Hunters On Front Lines Of Fight Against Deadly Deer Disease

06 Dec Hunters On Front Lines Of Fight Against Deadly Deer Disease

The disease can spread rapidly before animals even start to show signs of symptoms.

Photo: M Glasgow (Flickr)

The disease can spread rapidly before animals even start to show signs of symptoms.

While Chronic Wasting Disease (CWD), also known as mad deer disease, hasn’t spread to Indiana yet, the state is prepared to address a potential outbreak.

The disease can spread rapidly before animals even start to show signs of symptoms.

CWD was first detected in the U.S. west of the Rocky Mountains prior to 2000. Today, the disease has been found in Illinois, Ohio, Michigan, and Wisconsin.

The state of Illinois, however, has taken a creative approach in dealing with their infected populations. Joe Caudell, the State Deer Research Biologist for Indiana’s Division of Fish and Wildlife, says the state has relied on targeted sharp shooters to keep diseased populations in check.

“Hunters wind up being an extremely important partner when it comes to managing chronic wasting disease. In other states, hunters are called upon to do surveillance by bringing us their deer so we can test them,” Caudell says.

Many hunters say they often submit their kills online, but there are still some traditional outlets like meat lockers and gun shops that continue to submit them in-person.

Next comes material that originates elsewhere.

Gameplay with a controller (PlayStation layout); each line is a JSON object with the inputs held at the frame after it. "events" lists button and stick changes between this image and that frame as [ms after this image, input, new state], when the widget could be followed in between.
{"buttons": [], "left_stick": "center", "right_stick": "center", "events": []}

Anything that is considered suspect to the individual inspecting the kill is then forwarded to the Department of Natural Resources.

CWD is classified as a prion disease, which means it cannot be killed with antibiotics. But it can survive in deer for up to 14 months. If a deer becomes infected, it will eventually die.

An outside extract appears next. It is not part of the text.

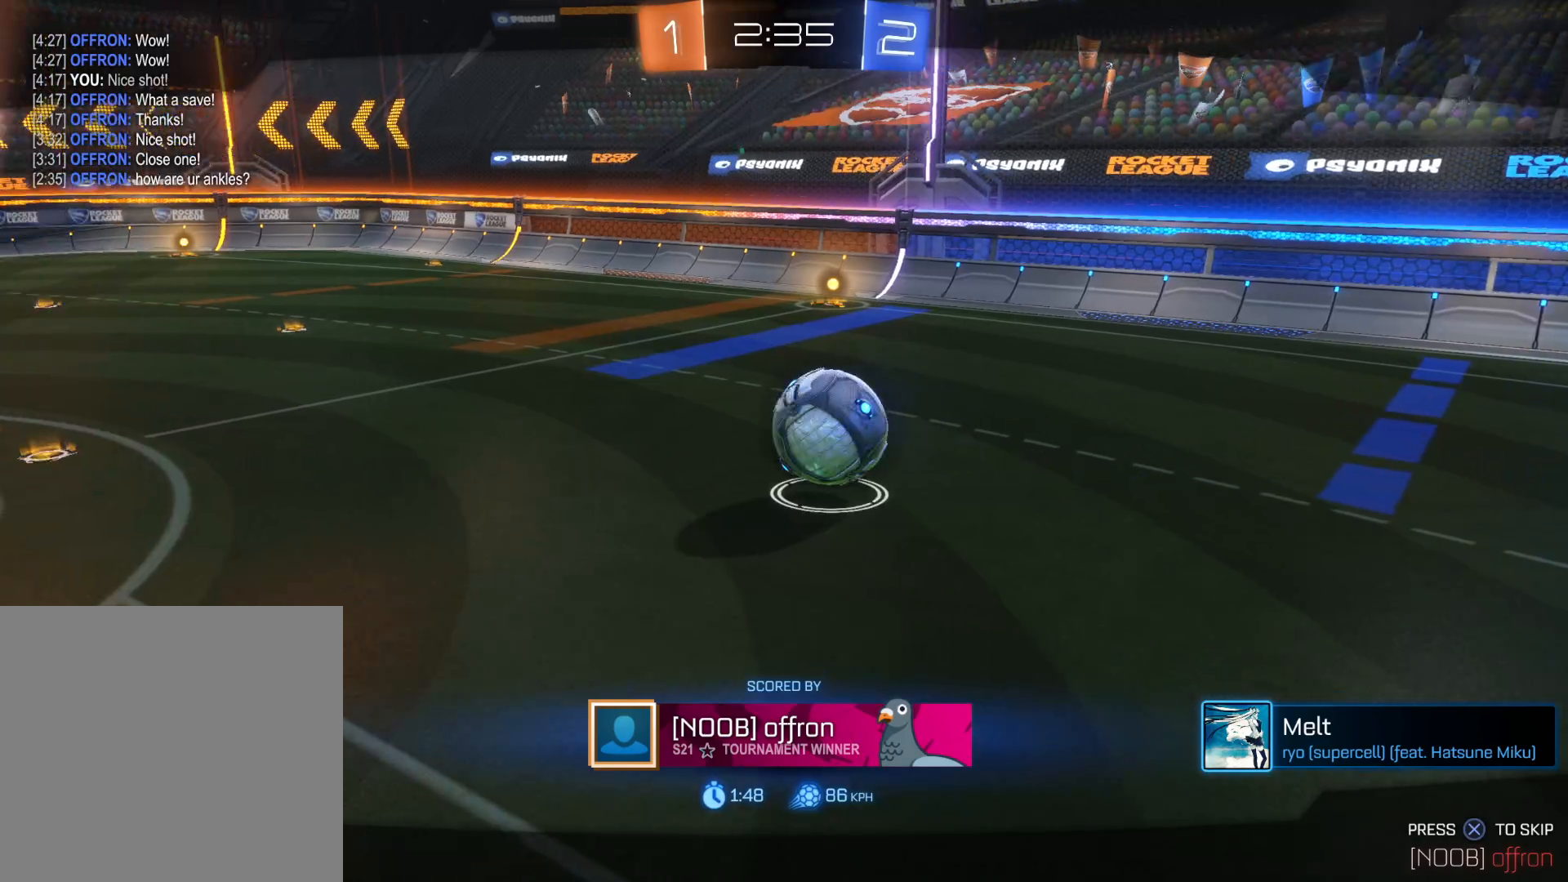
{"buttons": [], "left_stick": "center", "right_stick": "center", "events": []}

According the CDC, it could take more than one year before infected animals begin to show symptoms of CWD. There’s no evidence that it harms humans.

“We don’t have a lot of evidence either way. There are recent studies that suggest other primates have gotten it from eating infected deer meat, but there has been no direct link between humans developing disease,” Caudell says.

Despite the unclear science, Caudell still believes the problem can be managed.

“We actually talk to our other midwestern states states on a regular basis. We have a midwest health meeting that we attend and also a midwest deer working group where we talk about deer and disease issues.”